"I've made it—a little slam!" she tried to sound very triumphant. "Doubled and redoubled!... How much did I—did Nita and I make, Penny?"
"Plenty!" But before putting pencil to score pad, Penny cupped her chin in her hands and stared at Carolyn Drake. "I'd like to know, Carolyn, if it isn't one of your most cherished secrets, what possessed you to double in the first place?"
Carolyn Drake flushed scarlet as she protested feebly: "I thought of course I could take two Club tricks with my Ace and King.... That's why I doubled the little slam, of course. And my first double simply meant that I had one good suit.... I thought if you could bid at all that my two doubletons—"
"Oh, what's the use?" Penny groaned. "But may I remind you that it is not bridge to lead from a Queen?... You led the deuce of Diamonds, when of course the play, since you had seen the Ace in the dummy, was to lead your Queen, forcing the Ace and leaving my King guarded to take a trick later."
"But Karen didn't have any Diamonds at all," Carolyn defended herself.

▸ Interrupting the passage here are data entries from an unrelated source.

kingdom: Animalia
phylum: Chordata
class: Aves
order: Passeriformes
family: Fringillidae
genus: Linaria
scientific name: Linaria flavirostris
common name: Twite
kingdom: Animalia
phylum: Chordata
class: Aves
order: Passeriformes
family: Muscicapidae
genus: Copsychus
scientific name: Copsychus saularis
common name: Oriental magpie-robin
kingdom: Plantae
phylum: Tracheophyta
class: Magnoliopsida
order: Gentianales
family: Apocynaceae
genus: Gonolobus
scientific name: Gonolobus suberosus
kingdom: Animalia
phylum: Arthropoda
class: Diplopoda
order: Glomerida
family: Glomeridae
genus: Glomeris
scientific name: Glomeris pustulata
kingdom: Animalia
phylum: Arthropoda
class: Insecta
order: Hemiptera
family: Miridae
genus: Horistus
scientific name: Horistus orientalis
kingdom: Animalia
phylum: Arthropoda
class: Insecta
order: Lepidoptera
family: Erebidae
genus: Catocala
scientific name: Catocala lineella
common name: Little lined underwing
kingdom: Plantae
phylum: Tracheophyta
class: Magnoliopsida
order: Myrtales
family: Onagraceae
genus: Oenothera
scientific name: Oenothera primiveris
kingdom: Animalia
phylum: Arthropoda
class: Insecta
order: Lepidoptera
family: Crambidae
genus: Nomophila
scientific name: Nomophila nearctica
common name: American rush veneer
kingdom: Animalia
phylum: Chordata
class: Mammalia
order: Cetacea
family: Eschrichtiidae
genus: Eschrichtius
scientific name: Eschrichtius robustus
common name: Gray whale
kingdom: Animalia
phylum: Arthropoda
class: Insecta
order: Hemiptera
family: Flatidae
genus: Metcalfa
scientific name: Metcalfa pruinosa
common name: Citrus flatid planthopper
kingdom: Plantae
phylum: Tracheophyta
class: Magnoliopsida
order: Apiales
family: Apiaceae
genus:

"A secret you weren't in on when you led from your Queen," Penny reminded her. "Oh, well! We'll pay up and shut up!" and she made a pretense of totting up the score, while Karen, who had risen, stood over her like a bird poised for flight.
At that instant Dexter Sprague began to advance into the room, Janet Raymond at his side, her face flaming.
"Behave exactly as you did before!" Dundee commanded in a harsh whisper. No time for coddling these people now!
Dexter Sprague's face took on a yellower tinge, but he obeyed.
"Greetings!" he called in the jaunty, over-cordial tones of a man who knows himself not too welcome. "Where's Nita—and everybody? Isn't that the cocktail shaker I hear?"